• **Task description**:
A line below contains "owned by SWIM", and a later one contains "2011 - 2026". Repeat both, with every line between them, exactly.

• **Given data**:
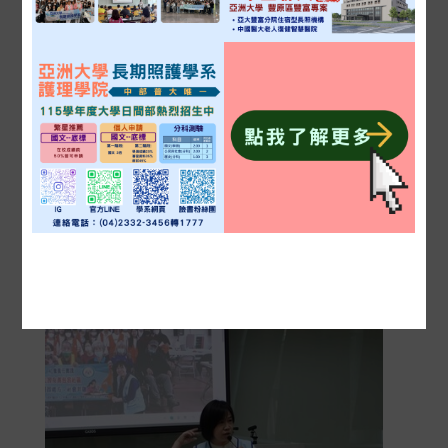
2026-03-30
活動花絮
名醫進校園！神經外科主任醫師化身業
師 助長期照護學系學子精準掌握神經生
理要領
==
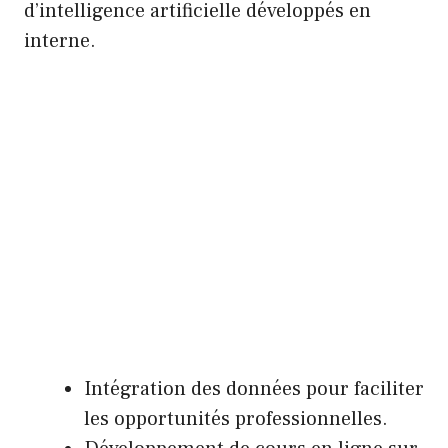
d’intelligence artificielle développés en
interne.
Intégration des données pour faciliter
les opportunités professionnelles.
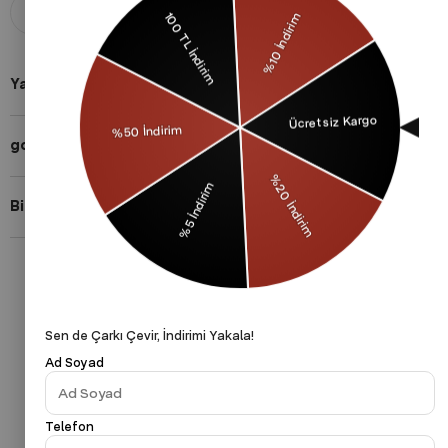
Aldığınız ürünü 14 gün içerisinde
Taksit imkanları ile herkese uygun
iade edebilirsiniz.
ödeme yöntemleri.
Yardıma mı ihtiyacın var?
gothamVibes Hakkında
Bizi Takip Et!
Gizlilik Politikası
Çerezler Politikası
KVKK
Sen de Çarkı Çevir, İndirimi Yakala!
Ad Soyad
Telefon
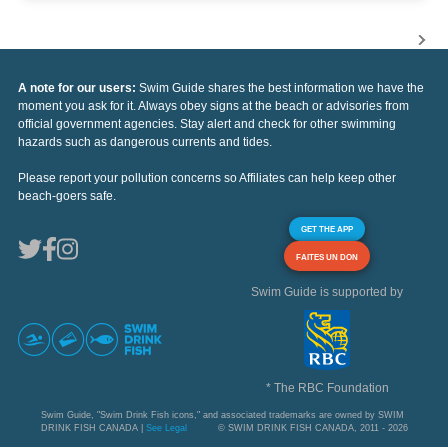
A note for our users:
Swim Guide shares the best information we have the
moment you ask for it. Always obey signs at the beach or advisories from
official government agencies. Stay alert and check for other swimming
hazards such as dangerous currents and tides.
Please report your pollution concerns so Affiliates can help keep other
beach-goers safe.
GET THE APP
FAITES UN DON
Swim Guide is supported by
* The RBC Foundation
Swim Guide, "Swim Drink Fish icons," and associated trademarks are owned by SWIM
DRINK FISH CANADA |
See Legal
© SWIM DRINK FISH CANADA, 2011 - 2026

• **Written response**:
Swim Guide, "Swim Drink Fish icons," and associated trademarks are owned by SWIM
DRINK FISH CANADA |
See Legal
© SWIM DRINK FISH CANADA, 2011 - 2026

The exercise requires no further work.